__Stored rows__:
•••
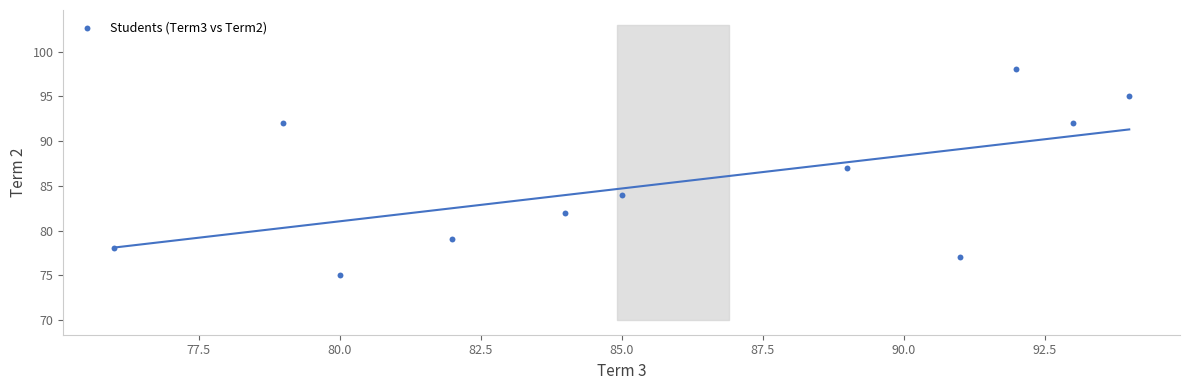

What Y value in the scatter plot is closest to 86?

87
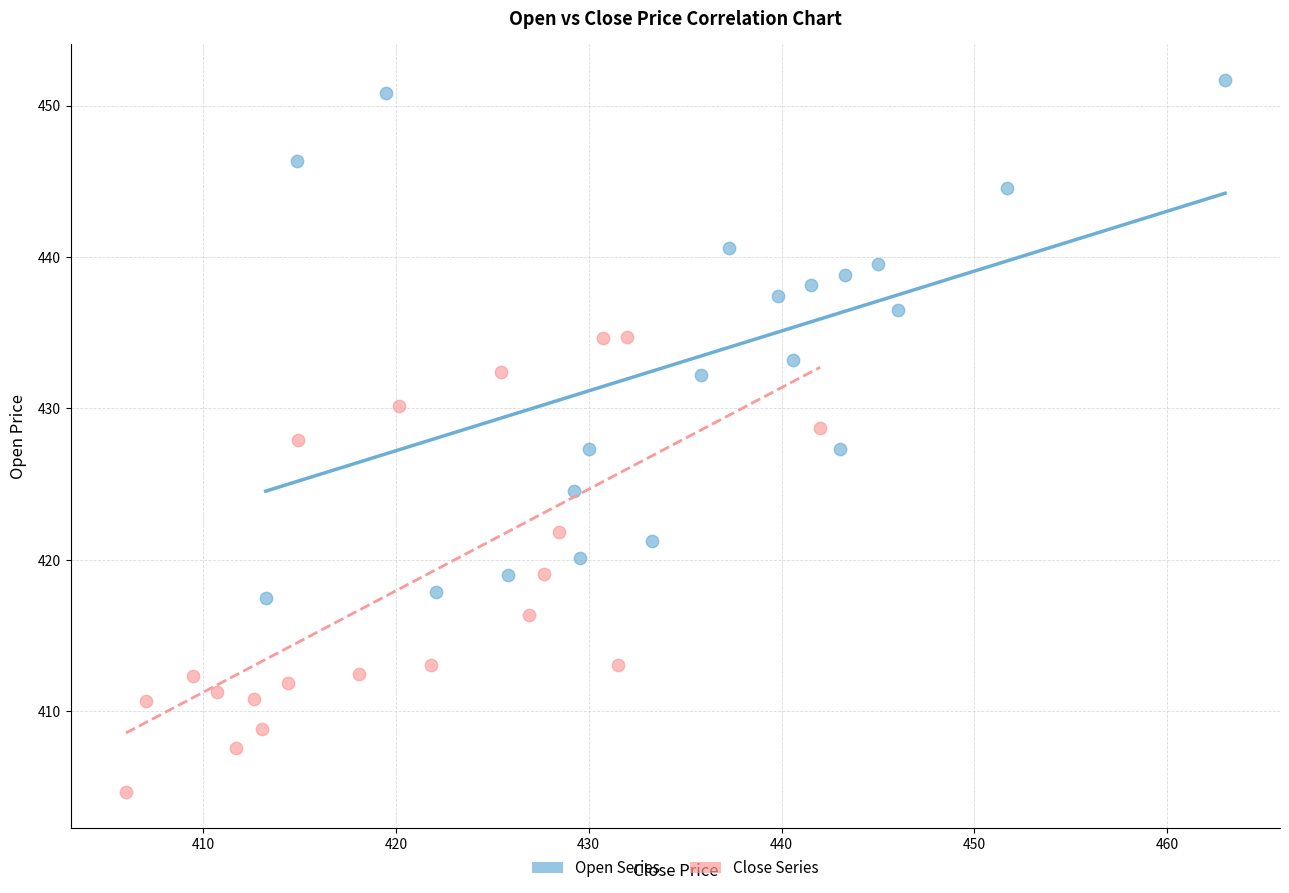

Which series has the largest Y range (max minus min)?

Open Series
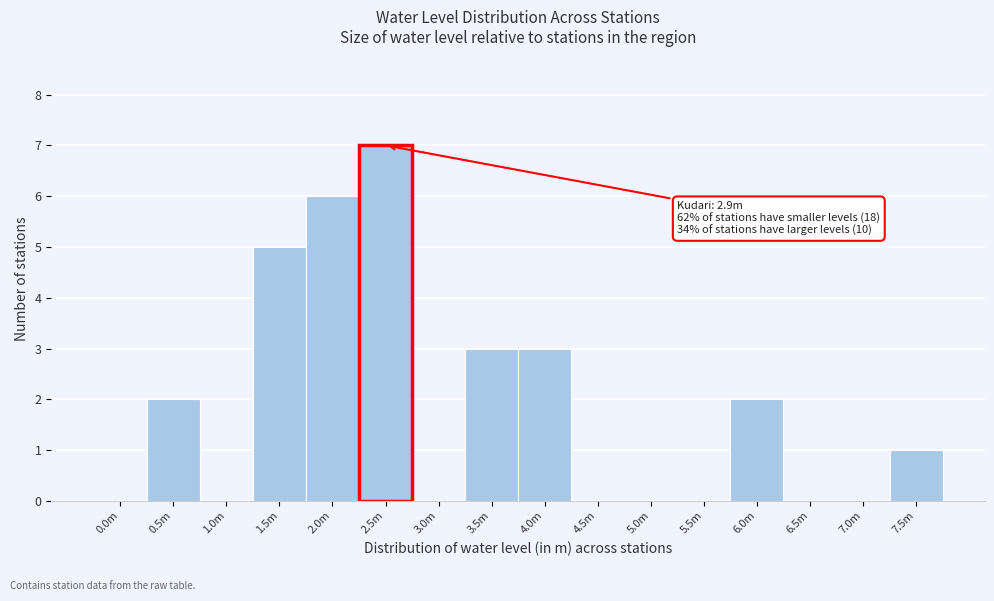

Reading left to right, extract all data points from this chart.

0.0m=0	0.5m=2	1.0m=0	1.5m=5	2.0m=6	2.5m=7	3.0m=0	3.5m=3	4.0m=3	4.5m=0	5.0m=0	5.5m=0	6.0m=2	6.5m=0	7.0m=0	7.5m=1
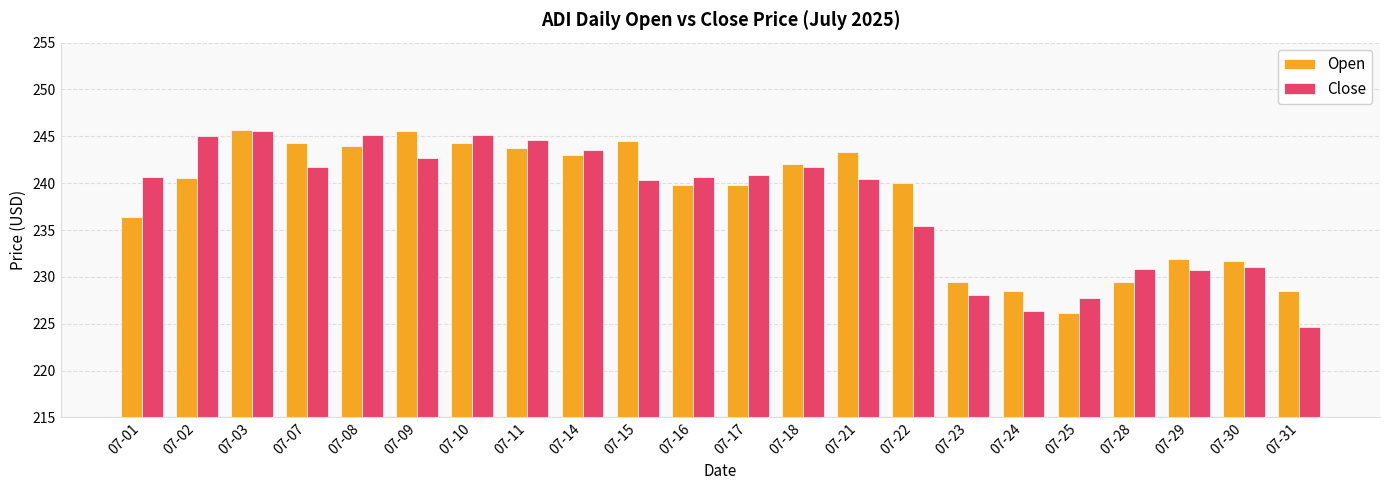

Rank the series at 07-17 from lowest to highest value.

Open, Close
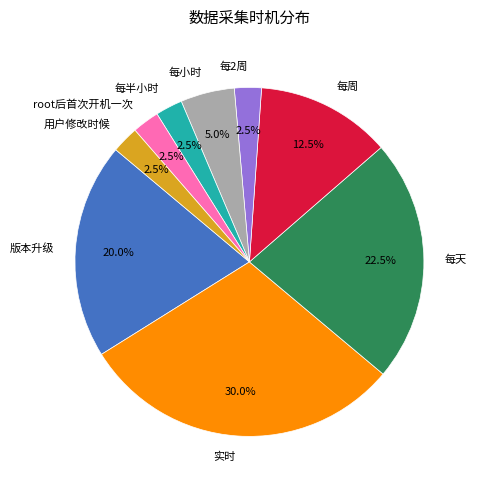

Is there any slice that represents more than half of the pie?

No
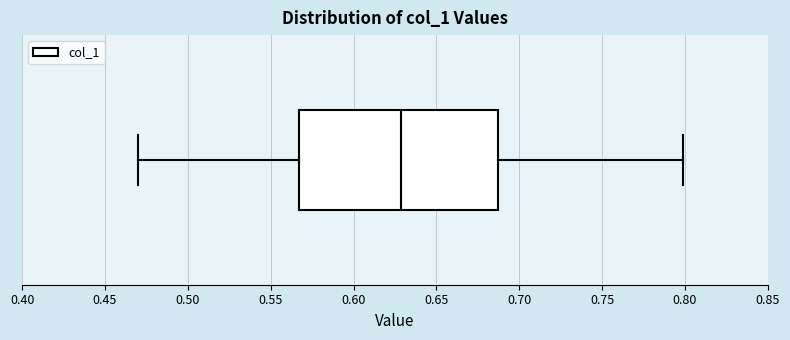

Where does the median line of the box sit on the x-axis? The values are not printed on the chart, so give them approximately, as read against the axis.

0.630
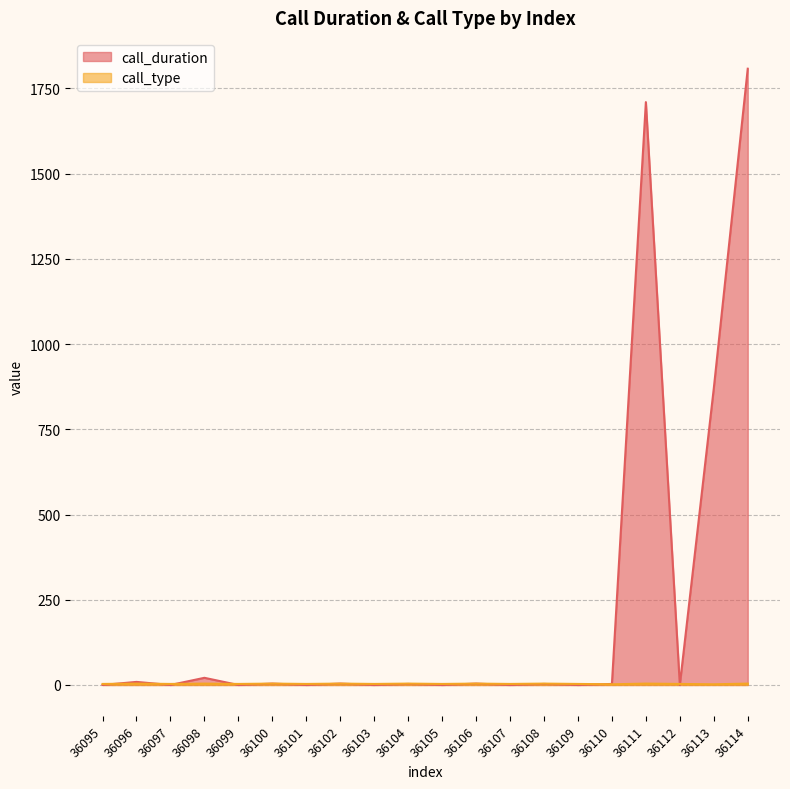

How many lines are shown in the chart?

2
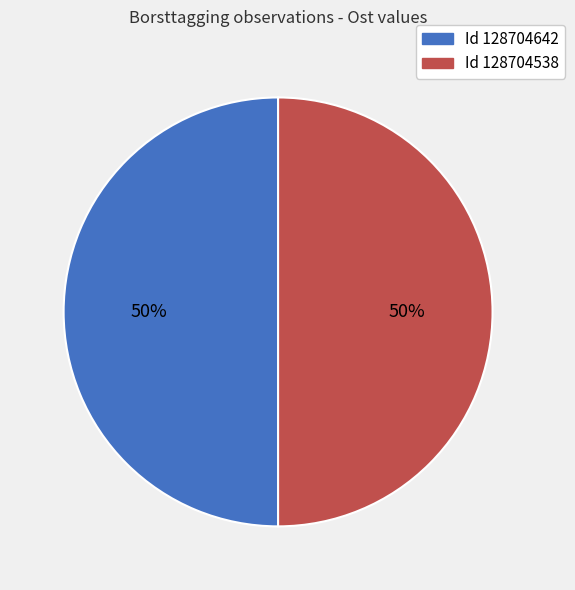

To the nearest percent, what is the average slice percentage?

50%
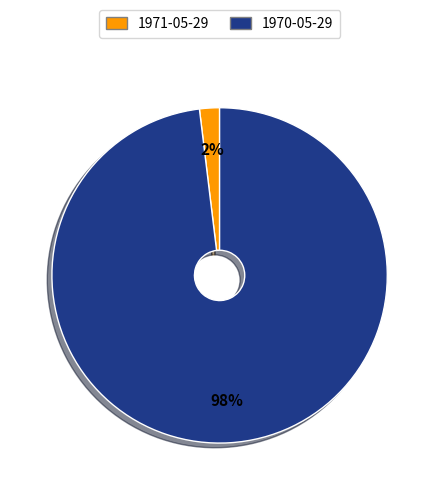

Combined, do 1971-05-29 and 1970-05-29 account for over 50%?

Yes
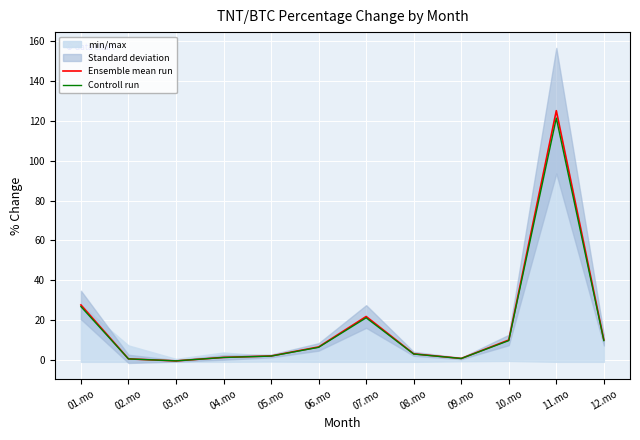

Is it true that Controll run equals 0.5 at 02.mo?

True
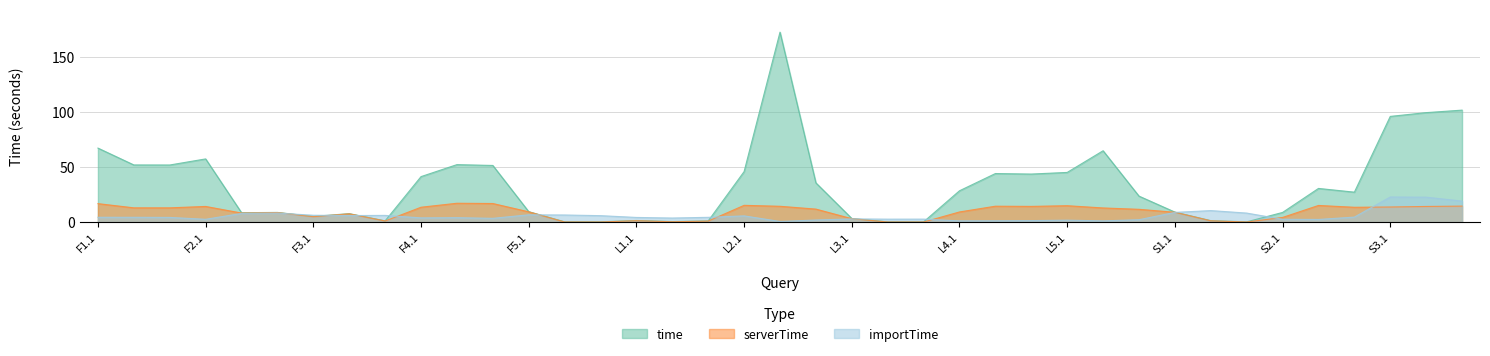

Which series has the largest range (max minus min)?

time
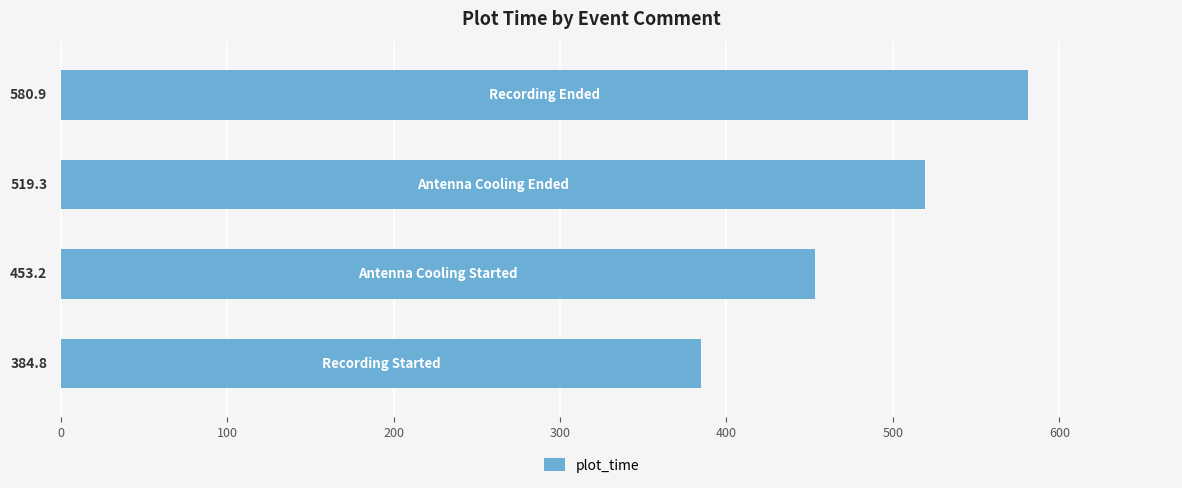

Reading bottom to top, extract all data points from this chart.

384.8	453.2	519.3	580.9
•••
__EXERCISE BRIEF__: Reproduce the rows above word for word, starting at the line that contains "Open Series" and continuing through the last of the rows. Leave out the pictures.

__RESULT OF THE TASK__:
Open Series

Reading left to right, extract all data points from this chart.

0.0m=0	0.5m=2	1.0m=0	1.5m=5	2.0m=6	2.5m=7	3.0m=0	3.5m=3	4.0m=3	4.5m=0	5.0m=0	5.5m=0	6.0m=2	6.5m=0	7.0m=0	7.5m=1

Rank the series at 07-17 from lowest to highest value.

Open, Close

Is there any slice that represents more than half of the pie?

No

Where does the median line of the box sit on the x-axis? The values are not printed on the chart, so give them approximately, as read against the axis.

0.630

How many lines are shown in the chart?

2

To the nearest percent, what is the average slice percentage?

50%

Combined, do 1971-05-29 and 1970-05-29 account for over 50%?

Yes

Is it true that Controll run equals 0.5 at 02.mo?

True

Which series has the largest range (max minus min)?

time

Reading bottom to top, extract all data points from this chart.

384.8	453.2	519.3	580.9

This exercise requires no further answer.